Déclaration de M. Dominique Bussereau, secrétaire d'Etat aux transports, sur la gestion de la crise du transport aérien consécutive à l'éruption du volcan Eyjafjöll en Islande, à l'Assemblée nationale le 8 juillet 2010.

Prononcé le

Intervenant(s) : 

Circonstance : Audition par l'OPECST sur le thème "Les leçons à tirer de l'éruption du volcan Eyjafjöll", à l'Assemblée nationale le 8 juillet 2010

Texte intégral

Monsieur le Rapporteur [Christian KERT, Député des Bouches-du-Rhône],
Mesdames et Messieurs les Parlementaires,
Mesdames, Messieurs,
Je suis heureux d'intervenir devant vous ce matin, dans le cadre de cette audition publique consacrée aux leçons que nous pouvons tirer de l'éruption du volcan islandais survenue en avril dernier. Je tiens avant toute chose à vous féliciter, Monsieur le Rapporteur, pour cette initiative particulièrement judicieuse. L'Office Parlementaire d'Evaluation des Choix Scientifiques et Technologiques [OPECST] porte de longue date une réflexion sur les catastrophes naturelles. Vous êtes d'ailleurs, cher Christian KERT, à l'origine de cette démarche, entamée avec la publication en 1999 de votre excellent rapport sur les techniques de prévision et de prévention des risques naturels en France. Depuis lors, l'OPECST a multiplié les travaux et les auditions publiques sur tous les types de risques naturels auxquels notre pays pourrait être confronté, avec un grand sérieux et une constante rigueur.

Documents de référence:
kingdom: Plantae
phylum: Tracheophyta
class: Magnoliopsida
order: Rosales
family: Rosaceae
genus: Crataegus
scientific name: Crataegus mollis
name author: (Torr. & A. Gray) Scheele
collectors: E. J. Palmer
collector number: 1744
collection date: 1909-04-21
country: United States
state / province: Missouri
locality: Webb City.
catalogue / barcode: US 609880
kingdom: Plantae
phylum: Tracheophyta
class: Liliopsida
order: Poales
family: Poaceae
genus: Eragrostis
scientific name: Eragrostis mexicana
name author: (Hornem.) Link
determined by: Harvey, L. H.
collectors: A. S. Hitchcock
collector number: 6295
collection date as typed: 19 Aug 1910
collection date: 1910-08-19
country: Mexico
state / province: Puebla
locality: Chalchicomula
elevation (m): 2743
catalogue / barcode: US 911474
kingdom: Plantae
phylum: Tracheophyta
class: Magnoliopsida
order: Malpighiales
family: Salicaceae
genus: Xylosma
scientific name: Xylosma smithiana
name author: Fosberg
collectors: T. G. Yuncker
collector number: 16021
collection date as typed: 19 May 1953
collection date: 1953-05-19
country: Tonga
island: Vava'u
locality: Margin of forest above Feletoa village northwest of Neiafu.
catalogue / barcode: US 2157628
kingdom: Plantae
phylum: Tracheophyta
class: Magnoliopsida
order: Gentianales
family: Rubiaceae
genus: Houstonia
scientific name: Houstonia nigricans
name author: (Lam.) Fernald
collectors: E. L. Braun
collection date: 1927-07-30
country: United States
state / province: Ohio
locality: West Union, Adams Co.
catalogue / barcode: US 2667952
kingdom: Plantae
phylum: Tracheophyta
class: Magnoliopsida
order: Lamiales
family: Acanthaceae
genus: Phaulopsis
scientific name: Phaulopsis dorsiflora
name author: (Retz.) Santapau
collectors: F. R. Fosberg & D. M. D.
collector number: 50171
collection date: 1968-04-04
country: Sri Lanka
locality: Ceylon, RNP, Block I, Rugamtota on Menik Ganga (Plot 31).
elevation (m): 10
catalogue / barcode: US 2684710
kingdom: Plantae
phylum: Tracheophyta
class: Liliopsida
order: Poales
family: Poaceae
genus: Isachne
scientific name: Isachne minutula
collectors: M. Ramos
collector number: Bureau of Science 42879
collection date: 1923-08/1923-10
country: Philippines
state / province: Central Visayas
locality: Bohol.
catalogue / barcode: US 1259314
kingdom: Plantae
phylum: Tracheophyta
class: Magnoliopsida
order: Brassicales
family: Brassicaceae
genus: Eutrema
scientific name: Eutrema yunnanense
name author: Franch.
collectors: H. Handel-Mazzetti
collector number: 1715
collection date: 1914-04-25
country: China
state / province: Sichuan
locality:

Tâches à réaliser:
A: Répondez, s'il vous plaît, à ces questions sur l'extrait :
(i) Quel est le nom du rapporteur auquel s'adresse l'orateur ?
(ii) En quelle année a été publié le rapport sur les techniques de prévision et de prévention des risques naturels en France ?
(iii) À quelle date a eu lieu l'audition ?
B: Dans les enregistrements, recopiez les lignes qui commencent à celle contenant "collection date: 1914-04-25" et se terminent à la fin des enregistrements, bornes comprises, en remplaçant "country" par "nation" sans rien modifier d'autre. Ne donnez que ces lignes.
L'extrait et les enregistrements constituent deux sources distinctes.

Réponses par tâche:
A:
(i) Christian KERT
(ii) 1999
(iii) Le 8 juillet 2010

B:
collection date: 1914-04-25
nation: China
state / province: Sichuan
locality:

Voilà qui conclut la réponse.